Prove a case of Dirichlet's Theorem: that there are infinitely many primes of the form $8k+1$

Question

Prove a case of Dirichlet's Theorem: that there are infinitely many primes of the form $8k+1$ using these steps.

(Dirichlet’s Theorem). Let $a$, $b$ be two positive integers. If $\gcd(a, b) = 1$, then there exists an infinite number of primes of the form $ak + b$.

The aim of this exercise is to prove Dirichlet's Theorem when $a = 8$ and $b = 1$. Let $x$ be an even integer and $p$ be a prime divisor of $x^4+1$.

1. Show that $\left(\frac{-1}{p}\right) = 1$.

2. Prove that $x$ and $p$ are coprime and deduce that $x$ is invertible modulo $p$.

3. Show that $\left(\frac2p\right) = 1$. Hint: You might find the following identity useful: $$ x^4+1 = (x^2+1)^2-2x^2 $$

4. Show that $p \equiv 1 \bmod 8$.

5. Deduce that there are infinitely many primes $p$ congruent to $1$ modulo $8$.

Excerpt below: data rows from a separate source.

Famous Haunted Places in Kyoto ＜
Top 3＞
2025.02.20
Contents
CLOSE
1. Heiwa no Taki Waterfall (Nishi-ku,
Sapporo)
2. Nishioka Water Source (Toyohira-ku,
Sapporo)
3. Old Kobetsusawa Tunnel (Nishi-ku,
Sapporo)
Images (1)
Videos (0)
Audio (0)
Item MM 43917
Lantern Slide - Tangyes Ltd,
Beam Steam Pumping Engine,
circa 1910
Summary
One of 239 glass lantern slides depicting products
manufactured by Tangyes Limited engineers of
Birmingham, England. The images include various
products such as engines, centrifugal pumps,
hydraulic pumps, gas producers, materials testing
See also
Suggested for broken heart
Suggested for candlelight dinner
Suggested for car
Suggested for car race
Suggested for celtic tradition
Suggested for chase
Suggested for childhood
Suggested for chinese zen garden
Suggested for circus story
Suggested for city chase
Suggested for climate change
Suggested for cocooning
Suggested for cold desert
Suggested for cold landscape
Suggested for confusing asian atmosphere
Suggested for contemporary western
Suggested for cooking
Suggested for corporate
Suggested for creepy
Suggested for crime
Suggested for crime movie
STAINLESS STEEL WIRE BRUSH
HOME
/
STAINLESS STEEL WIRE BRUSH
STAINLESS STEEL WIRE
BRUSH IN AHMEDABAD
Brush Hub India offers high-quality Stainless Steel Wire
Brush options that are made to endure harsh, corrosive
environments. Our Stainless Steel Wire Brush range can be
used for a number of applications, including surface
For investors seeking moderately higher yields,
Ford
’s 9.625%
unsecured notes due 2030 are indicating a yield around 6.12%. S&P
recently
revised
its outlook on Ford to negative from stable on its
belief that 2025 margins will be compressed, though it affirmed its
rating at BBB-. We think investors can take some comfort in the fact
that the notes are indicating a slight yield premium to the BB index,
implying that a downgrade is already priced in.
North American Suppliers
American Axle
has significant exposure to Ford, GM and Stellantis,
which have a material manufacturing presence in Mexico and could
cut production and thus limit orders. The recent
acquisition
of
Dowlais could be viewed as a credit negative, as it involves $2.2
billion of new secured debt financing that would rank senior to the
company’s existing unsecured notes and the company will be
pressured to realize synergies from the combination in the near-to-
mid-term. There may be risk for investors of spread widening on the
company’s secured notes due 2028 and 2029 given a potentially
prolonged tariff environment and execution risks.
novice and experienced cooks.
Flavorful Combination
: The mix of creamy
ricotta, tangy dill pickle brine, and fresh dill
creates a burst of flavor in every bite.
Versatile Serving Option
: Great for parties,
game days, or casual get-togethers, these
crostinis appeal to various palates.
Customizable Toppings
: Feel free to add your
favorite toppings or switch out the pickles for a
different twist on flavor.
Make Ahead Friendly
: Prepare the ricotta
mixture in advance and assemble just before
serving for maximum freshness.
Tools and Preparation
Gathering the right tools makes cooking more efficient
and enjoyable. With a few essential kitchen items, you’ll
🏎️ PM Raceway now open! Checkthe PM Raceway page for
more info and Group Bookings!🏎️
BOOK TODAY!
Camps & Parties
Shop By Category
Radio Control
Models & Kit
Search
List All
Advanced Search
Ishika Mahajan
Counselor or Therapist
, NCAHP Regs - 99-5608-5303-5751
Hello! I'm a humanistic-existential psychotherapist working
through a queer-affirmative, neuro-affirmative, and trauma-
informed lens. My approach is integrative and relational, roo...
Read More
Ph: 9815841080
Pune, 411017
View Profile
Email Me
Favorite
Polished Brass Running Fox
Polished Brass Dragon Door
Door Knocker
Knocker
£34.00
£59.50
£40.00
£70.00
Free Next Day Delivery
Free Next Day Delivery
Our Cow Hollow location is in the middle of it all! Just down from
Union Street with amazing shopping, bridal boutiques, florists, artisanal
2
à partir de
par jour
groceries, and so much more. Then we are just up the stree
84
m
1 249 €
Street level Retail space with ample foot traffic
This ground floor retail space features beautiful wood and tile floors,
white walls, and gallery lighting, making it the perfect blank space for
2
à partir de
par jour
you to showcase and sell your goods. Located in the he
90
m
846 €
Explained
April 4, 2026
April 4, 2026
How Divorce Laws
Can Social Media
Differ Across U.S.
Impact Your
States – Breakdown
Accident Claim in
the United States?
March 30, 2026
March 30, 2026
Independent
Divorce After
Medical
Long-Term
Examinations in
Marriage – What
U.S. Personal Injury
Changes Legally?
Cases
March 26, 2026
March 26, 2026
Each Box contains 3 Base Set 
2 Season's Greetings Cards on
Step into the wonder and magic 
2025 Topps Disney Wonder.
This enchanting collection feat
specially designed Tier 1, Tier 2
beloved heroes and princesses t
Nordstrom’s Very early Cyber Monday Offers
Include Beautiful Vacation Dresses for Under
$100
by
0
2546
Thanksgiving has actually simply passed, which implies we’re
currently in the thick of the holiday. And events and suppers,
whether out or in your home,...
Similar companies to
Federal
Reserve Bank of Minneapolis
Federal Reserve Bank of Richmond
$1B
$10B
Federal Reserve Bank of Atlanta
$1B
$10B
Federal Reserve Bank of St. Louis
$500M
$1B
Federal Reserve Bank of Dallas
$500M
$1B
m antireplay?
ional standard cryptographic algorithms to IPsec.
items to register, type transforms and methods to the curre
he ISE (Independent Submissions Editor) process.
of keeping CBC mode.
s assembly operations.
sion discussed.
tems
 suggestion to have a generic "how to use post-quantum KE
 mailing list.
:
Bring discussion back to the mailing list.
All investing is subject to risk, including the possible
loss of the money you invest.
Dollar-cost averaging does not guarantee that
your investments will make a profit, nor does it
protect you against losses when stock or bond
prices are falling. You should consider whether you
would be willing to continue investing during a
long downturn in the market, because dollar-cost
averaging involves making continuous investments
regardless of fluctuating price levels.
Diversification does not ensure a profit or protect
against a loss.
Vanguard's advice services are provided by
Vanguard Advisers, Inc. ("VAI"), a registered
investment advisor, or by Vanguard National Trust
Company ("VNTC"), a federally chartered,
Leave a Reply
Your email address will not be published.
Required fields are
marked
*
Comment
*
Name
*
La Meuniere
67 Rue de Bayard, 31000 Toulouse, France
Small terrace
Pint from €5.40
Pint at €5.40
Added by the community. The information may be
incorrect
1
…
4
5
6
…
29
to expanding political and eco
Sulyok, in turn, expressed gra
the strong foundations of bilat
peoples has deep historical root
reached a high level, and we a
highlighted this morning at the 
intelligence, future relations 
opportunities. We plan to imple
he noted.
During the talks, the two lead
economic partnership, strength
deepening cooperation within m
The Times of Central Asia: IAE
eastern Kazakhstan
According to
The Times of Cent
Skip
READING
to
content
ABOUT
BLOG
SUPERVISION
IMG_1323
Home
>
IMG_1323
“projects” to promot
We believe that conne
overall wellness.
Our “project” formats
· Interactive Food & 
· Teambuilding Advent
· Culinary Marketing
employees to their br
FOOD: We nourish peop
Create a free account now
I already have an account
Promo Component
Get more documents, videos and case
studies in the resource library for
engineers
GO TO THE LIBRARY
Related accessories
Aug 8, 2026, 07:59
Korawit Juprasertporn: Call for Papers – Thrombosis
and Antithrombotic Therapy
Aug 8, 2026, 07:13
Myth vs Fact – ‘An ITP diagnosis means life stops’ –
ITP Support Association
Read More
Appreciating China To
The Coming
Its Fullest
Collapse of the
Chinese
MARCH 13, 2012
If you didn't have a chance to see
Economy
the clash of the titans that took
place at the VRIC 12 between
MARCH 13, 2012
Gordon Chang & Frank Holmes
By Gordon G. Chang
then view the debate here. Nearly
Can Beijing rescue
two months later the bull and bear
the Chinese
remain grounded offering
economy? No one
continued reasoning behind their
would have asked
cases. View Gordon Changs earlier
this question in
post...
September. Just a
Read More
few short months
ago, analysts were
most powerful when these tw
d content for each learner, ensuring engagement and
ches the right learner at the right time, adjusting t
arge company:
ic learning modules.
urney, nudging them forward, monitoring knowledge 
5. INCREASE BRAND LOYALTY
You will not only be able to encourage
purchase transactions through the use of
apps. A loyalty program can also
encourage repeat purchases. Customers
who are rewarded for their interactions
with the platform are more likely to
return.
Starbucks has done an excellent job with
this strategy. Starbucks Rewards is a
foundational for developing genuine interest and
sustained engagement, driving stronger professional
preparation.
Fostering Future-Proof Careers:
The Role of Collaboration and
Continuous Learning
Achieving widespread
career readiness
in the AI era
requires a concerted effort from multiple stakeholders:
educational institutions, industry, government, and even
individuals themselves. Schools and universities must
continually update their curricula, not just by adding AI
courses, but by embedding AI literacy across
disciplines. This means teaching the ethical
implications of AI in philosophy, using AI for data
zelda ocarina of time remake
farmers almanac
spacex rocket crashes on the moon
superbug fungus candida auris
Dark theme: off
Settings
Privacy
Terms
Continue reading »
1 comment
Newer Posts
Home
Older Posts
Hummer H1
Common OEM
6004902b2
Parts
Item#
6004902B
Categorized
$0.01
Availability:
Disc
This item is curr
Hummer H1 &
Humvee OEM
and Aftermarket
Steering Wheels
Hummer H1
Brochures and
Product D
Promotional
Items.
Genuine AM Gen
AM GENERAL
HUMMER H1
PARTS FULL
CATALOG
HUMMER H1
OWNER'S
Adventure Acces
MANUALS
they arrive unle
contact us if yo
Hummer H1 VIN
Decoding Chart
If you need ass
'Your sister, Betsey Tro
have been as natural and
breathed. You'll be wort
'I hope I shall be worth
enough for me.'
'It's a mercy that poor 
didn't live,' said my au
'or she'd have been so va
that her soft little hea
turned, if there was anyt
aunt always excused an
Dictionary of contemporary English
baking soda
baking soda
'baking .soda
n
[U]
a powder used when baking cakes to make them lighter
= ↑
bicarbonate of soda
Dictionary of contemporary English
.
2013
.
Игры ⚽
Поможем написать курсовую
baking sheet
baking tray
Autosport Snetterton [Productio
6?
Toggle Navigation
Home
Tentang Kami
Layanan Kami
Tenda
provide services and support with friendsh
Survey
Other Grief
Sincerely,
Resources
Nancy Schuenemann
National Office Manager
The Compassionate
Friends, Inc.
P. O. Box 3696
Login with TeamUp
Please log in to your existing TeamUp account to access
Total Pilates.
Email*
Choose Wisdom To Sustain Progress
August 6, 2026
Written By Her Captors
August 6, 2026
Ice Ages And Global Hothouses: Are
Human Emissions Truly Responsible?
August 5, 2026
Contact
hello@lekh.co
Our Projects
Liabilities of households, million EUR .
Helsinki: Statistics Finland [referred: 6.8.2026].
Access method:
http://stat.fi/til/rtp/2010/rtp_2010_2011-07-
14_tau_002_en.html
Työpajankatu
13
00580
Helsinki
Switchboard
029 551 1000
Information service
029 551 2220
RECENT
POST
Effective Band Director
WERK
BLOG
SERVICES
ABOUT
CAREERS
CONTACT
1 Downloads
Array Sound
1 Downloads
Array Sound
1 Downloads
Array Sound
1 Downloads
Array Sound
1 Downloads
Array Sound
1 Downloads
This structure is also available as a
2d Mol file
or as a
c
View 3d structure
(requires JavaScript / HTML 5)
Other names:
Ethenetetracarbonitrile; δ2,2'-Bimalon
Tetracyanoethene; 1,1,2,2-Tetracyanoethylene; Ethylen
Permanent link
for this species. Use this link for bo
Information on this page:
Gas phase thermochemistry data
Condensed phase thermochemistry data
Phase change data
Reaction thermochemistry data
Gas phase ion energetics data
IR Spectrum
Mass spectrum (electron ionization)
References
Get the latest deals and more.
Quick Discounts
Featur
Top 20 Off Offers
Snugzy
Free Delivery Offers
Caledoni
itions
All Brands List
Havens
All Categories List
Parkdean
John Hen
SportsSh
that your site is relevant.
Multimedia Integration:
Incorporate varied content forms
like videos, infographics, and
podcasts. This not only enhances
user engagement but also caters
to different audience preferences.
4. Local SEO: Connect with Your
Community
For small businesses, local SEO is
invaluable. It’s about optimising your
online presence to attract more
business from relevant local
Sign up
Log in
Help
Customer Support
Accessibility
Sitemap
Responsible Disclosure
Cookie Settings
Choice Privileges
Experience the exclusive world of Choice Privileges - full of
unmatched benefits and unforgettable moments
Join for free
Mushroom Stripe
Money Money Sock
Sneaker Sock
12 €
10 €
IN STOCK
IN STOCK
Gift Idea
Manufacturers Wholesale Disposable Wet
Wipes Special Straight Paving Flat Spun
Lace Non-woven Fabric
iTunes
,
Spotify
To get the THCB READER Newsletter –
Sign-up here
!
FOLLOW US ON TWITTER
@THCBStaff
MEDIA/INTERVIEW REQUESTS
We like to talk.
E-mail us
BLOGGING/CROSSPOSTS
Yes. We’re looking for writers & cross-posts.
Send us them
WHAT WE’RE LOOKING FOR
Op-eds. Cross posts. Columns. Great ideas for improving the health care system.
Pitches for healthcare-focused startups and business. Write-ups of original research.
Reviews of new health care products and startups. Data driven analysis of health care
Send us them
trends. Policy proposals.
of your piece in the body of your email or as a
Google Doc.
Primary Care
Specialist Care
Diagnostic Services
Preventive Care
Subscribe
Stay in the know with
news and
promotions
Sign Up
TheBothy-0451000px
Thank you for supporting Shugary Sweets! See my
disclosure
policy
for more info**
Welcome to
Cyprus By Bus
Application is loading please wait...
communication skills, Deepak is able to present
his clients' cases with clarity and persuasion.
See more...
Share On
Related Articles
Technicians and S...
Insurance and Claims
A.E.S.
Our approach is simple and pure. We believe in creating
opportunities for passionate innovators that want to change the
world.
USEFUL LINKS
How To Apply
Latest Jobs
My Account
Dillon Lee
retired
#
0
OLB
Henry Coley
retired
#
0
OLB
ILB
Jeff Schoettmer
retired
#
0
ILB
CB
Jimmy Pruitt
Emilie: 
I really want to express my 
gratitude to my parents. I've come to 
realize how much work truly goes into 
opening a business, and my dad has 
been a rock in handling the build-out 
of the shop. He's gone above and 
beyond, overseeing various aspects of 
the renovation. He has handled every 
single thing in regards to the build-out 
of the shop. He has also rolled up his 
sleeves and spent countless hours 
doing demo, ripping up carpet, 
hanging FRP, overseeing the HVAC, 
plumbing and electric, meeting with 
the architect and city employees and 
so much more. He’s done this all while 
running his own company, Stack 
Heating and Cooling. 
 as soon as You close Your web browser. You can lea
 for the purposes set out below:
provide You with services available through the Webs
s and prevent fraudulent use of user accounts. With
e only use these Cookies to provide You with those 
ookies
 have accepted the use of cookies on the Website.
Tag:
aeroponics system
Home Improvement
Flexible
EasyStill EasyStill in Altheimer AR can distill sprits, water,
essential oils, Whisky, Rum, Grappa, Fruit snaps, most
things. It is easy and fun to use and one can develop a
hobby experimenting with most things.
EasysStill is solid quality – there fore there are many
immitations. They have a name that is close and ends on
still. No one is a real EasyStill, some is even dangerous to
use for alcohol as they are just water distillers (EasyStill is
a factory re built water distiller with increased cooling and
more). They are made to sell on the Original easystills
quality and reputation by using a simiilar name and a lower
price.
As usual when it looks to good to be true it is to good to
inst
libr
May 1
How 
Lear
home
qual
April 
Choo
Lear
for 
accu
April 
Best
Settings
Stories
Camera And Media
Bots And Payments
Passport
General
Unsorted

So far I've got $N = (2p_1p_2\ldots p_r)^4+1$

Let $p$ be a prime divisor of $N$. If $p|N$ then

$$p| (2p_1p_2\ldots p_r)^4+1$$

$$-1 = (2p_1p_2\ldots p_r)^4 \mod p$$

$$(-1/p) = 1$$

This is where I get stuck.

My lecturer has replied with:

'This is indeed the beginning of the correct answer. You have that N is of the form x^4+1, so you can use question 4) and deduce N=1 mod 8. Now, can it be equal to one of the p_i?'

I'm still unsure where to go from here?

Answer 1

Someone has already answered the question

Suppose that there are only finitely many such primes p1,…,pk≡1(mod8). Then consider the following number (2p1⋯pk)4+1, which is coprime with each pi, and has remainder 1 modulo 8. Since it is odd and greater than 1, it has to be divisible by an odd prime p. Then ordp(2p1⋯pk)=8 which divides φ(p)=p−1 by Fermat's theorem. Therefore p is another prime ≡1(mod8).

Answer 2

First of all, note that all odd and prime divisors of n4+1 have the form 8k+1. Suppose that there are just finite prime numbers of form 8k+1. Construct the number a=(2p1…pn)4+1, where {pi}ni=1are all primes of form 8k+1. This number is odd, and has at least one prime divisor q. Then q has the form 8l+1. But then q=pj for some j. But it is not possible since q divides a and q divides (2p1…pn)4, i.e, q divides 1.

Answer 3

My proof goes like this:

Assume by way of contradiction that there are only finitely many of such prime numbers, say $p_1, p_2, \dots, p_r$. Consider $p=16(p_1p_2\cdot \cdot\cdot p_r)^4+1=(2p_1p_2\cdot \cdot \cdot p_r)^4+1$. Recall that the congruence $x^4 \equiv -1 \pmod {p}$ is solvable if and only if $p \equiv 1 \pmod{8}$. $p$ cannot be a prime of the form $8n+1$, but $p \equiv 1 \pmod{8}$, there is a contradiction. Thus, there must be infinitely many prime numbers of the form $8n+1$.

Answer 4

Maybe this will help fill in the details. Let us write $x = 2p_1\ldots p_r$, for some finite $r$, where $p_1 \ldots p_r$ are in Teri's answer, all the primes that are 1 mod 8. Then as Teri already noted there is a prime $p$ that divides $x^4+1$, and $p \not \in \{p_1,\ldots, p_r\}$. We claim that $p$ is of the form $8k+1$ for some integer $k$ next. As already noted by Teri, this will imply that $p_1,\ldots, p_r$ are not all the primes that are 1 mod 8, which will give you what you want.

Note that

$$x^4+1 \equiv_p 0 \Rightarrow x^4 \equiv_p -1 \Rightarrow x^8 \equiv_p 1;$$

That $x^4 \not \equiv_p 1$ and $x^8 \equiv_p 1$, together imply that $x$ has order precisely 8 in the group $\left(\mathbb{F}_p\right)^{\times}$, which implies that $|\left(\mathbb{F}_p\right)^{\times}| = p-1$ is divisible by 8, which implies that $p$ is of the form $8k+1$ for some integer $k$.